It’s not the full story, but Zynga Poker’s performance over the past year is a pretty good mirror of what’s been going on at Zynga itself.
Almost ten years old, the game looked it like was in terminal decline, hitting a nadir of $23 million of quarterly bookings in late-2015.
Fast-forward 18 months, though, and Zynga Poker’s bookings are up 51 percent to $35 million, a level not seen since 2014.
“The quarter was great. We beat all measures, but we’re far from done,” he adds.
And he’s right on all counts. Zynga posted FY17 Q1 revenue up 2 percent quarter-on-quarter to $194 million, while operating expenses dropped 15 percent.
Yet the company remains lost-making to the tune of $9 million, although that’s a lot better than the $35 million loss it posted three months ago.
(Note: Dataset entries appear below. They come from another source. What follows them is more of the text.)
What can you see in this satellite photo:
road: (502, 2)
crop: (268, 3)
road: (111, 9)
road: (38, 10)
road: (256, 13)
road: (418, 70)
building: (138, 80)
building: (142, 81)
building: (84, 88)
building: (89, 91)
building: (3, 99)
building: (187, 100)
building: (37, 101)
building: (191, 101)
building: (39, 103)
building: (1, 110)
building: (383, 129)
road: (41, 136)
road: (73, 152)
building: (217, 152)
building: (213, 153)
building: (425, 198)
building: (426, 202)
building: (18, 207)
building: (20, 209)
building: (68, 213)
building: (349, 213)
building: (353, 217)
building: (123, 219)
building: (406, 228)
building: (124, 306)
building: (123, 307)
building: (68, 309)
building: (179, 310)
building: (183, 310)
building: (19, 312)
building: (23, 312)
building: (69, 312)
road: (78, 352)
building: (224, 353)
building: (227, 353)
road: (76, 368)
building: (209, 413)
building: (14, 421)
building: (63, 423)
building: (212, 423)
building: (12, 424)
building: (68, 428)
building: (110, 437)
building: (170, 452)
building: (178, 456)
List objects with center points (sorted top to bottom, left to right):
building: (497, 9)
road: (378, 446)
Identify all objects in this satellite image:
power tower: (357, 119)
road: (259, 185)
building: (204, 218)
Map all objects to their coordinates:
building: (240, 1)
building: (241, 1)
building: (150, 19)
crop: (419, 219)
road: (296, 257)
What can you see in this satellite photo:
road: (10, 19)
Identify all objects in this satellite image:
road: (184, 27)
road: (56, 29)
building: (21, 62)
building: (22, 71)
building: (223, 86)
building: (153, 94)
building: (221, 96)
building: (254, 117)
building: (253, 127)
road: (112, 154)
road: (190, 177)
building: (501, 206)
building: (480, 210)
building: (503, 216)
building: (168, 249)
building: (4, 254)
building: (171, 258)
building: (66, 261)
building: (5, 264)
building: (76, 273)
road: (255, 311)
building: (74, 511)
It predicts another loss next quarter, but given - despite year-on-year sales growth - Zynga hasn’t been profitable for six quarters, that’s not a great shock.
Not quite an oil tanker, but turning around Zynga will take more time, and money, and what Gibeau says is a long term focus on live operations on the company’s existing games.
“Launching a new mobile game into the top 25 is really hard. Live ops is hard too but if you have a dollar to invest, re-engaging existing players is the place to spend it.”
This is demonstrated by Zynga Poker, where the addition of daily and weekly challenges, combined with smoother UX and an enhanced VIP program, has driven engagement and monetisation.
Rinse and repeat
And where Zynga Poker - and CSR Racing 2, which is now Zynga’s #2 top grossing game - go today, so will the rest of the portfolio tomorrow.
Gibeau says he hasn’t given up Dawn of Titans. Despite a slow start, he says he’s committed to improving it.
“You release a game and then you see what’s working,” he explains.
“We need to improve the PVP, Alliances, grow the elder game but we’re sticking with it. It’s just taking longer than CSR Racing 2.”
A similar approach has even been applied to the once-moribund FarmVille: Country Escape with strong results.
“We’re fixing the fundamentals,” Gibeau ends. With plenty more still to do, at least the foundations now appear to be firmly in place.